>> BEGIN
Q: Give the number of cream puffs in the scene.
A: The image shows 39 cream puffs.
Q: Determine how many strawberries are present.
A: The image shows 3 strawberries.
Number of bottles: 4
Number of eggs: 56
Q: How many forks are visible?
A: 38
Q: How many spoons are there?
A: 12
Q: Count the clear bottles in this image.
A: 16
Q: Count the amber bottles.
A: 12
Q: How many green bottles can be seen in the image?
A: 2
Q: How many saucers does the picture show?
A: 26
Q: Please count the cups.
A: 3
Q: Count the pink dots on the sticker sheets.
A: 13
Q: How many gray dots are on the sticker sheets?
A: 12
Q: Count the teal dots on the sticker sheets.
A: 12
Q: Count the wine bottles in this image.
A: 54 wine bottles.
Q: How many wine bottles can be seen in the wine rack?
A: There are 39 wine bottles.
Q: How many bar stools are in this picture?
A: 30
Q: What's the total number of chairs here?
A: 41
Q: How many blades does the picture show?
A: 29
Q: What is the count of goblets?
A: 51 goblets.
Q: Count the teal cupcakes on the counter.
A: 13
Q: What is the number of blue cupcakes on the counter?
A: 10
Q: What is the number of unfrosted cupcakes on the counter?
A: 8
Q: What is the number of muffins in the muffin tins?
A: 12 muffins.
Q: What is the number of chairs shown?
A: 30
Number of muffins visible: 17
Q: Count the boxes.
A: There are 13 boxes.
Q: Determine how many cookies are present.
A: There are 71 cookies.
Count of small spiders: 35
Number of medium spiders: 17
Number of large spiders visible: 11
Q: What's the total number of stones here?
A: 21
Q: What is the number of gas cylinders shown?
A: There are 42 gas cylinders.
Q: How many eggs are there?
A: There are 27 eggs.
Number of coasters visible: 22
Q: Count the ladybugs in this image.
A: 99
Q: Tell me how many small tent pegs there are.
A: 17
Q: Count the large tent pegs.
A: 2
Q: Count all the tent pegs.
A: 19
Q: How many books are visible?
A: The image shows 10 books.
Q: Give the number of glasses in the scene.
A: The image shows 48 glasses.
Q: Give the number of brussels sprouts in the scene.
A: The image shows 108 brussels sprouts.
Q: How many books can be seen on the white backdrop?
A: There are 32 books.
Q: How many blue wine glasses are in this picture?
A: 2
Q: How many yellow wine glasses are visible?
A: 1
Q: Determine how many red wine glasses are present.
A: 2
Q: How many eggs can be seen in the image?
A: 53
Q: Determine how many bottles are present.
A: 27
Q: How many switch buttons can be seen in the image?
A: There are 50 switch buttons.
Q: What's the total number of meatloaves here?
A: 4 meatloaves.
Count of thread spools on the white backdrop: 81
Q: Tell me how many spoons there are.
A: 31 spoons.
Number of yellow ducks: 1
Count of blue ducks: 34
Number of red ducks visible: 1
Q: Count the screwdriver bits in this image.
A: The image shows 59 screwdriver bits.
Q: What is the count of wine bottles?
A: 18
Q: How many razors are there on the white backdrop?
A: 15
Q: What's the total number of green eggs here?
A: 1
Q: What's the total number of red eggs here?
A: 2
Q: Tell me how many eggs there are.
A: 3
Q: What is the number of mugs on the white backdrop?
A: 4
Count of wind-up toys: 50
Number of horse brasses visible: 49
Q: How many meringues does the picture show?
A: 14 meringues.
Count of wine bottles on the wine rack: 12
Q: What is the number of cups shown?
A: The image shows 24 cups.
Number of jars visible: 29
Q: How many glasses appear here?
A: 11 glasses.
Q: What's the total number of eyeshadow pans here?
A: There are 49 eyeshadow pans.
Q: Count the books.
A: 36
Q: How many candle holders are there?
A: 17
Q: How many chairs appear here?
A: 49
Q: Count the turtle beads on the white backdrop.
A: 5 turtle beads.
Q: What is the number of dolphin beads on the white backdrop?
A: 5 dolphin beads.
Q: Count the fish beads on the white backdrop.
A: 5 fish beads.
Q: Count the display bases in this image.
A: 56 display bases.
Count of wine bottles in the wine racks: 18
>> END
*INSTRUCTIONS FOR THE TASK*.
Copy out all the items above again, changing "white backdrop" to "gray backdrop" and keeping every other word the same.

*SOLUTION BELOW*.
Q: Give the number of cream puffs in the scene.
A: The image shows 39 cream puffs.
Q: Determine how many strawberries are present.
A: The image shows 3 strawberries.
Number of bottles: 4
Number of eggs: 56
Q: How many forks are visible?
A: 38
Q: How many spoons are there?
A: 12
Q: Count the clear bottles in this image.
A: 16
Q: Count the amber bottles.
A: 12
Q: How many green bottles can be seen in the image?
A: 2
Q: How many saucers does the picture show?
A: 26
Q: Please count the cups.
A: 3
Q: Count the pink dots on the sticker sheets.
A: 13
Q: How many gray dots are on the sticker sheets?
A: 12
Q: Count the teal dots on the sticker sheets.
A: 12
Q: Count the wine bottles in this image.
A: 54 wine bottles.
Q: How many wine bottles can be seen in the wine rack?
A: There are 39 wine bottles.
Q: How many bar stools are in this picture?
A: 30
Q: What's the total number of chairs here?
A: 41
Q: How many blades does the picture show?
A: 29
Q: What is the count of goblets?
A: 51 goblets.
Q: Count the teal cupcakes on the counter.
A: 13
Q: What is the number of blue cupcakes on the counter?
A: 10
Q: What is the number of unfrosted cupcakes on the counter?
A: 8
Q: What is the number of muffins in the muffin tins?
A: 12 muffins.
Q: What is the number of chairs shown?
A: 30
Number of muffins visible: 17
Q: Count the boxes.
A: There are 13 boxes.
Q: Determine how many cookies are present.
A: There are 71 cookies.
Count of small spiders: 35
Number of medium spiders: 17
Number of large spiders visible: 11
Q: What's the total number of stones here?
A: 21
Q: What is the number of gas cylinders shown?
A: There are 42 gas cylinders.
Q: How many eggs are there?
A: There are 27 eggs.
Number of coasters visible: 22
Q: Count the ladybugs in this image.
A: 99
Q: Tell me how many small tent pegs there are.
A: 17
Q: Count the large tent pegs.
A: 2
Q: Count all the tent pegs.
A: 19
Q: How many books are visible?
A: The image shows 10 books.
Q: Give the number of glasses in the scene.
A: The image shows 48 glasses.
Q: Give the number of brussels sprouts in the scene.
A: The image shows 108 brussels sprouts.
Q: How many books can be seen on the gray backdrop?
A: There are 32 books.
Q: How many blue wine glasses are in this picture?
A: 2
Q: How many yellow wine glasses are visible?
A: 1
Q: Determine how many red wine glasses are present.
A: 2
Q: How many eggs can be seen in the image?
A: 53
Q: Determine how many bottles are present.
A: 27
Q: How many switch buttons can be seen in the image?
A: There are 50 switch buttons.
Q: What's the total number of meatloaves here?
A: 4 meatloaves.
Count of thread spools on the gray backdrop: 81
Q: Tell me how many spoons there are.
A: 31 spoons.
Number of yellow ducks: 1
Count of blue ducks: 34
Number of red ducks visible: 1
Q: Count the screwdriver bits in this image.
A: The image shows 59 screwdriver bits.
Q: What is the count of wine bottles?
A: 18
Q: How many razors are there on the gray backdrop?
A: 15
Q: What's the total number of green eggs here?
A: 1
Q: What's the total number of red eggs here?
A: 2
Q: Tell me how many eggs there are.
A: 3
Q: What is the number of mugs on the gray backdrop?
A: 4
Count of wind-up toys: 50
Number of horse brasses visible: 49
Q: How many meringues does the picture show?
A: 14 meringues.
Count of wine bottles on the wine rack: 12
Q: What is the number of cups shown?
A: The image shows 24 cups.
Number of jars visible: 29
Q: How many glasses appear here?
A: 11 glasses.
Q: What's the total number of eyeshadow pans here?
A: There are 49 eyeshadow pans.
Q: Count the books.
A: 36
Q: How many candle holders are there?
A: 17
Q: How many chairs appear here?
A: 49
Q: Count the turtle beads on the gray backdrop.
A: 5 turtle beads.
Q: What is the number of dolphin beads on the gray backdrop?
A: 5 dolphin beads.
Q: Count the fish beads on the gray backdrop.
A: 5 fish beads.
Q: Count the display bases in this image.
A: 56 display bases.
Count of wine bottles in the wine racks: 18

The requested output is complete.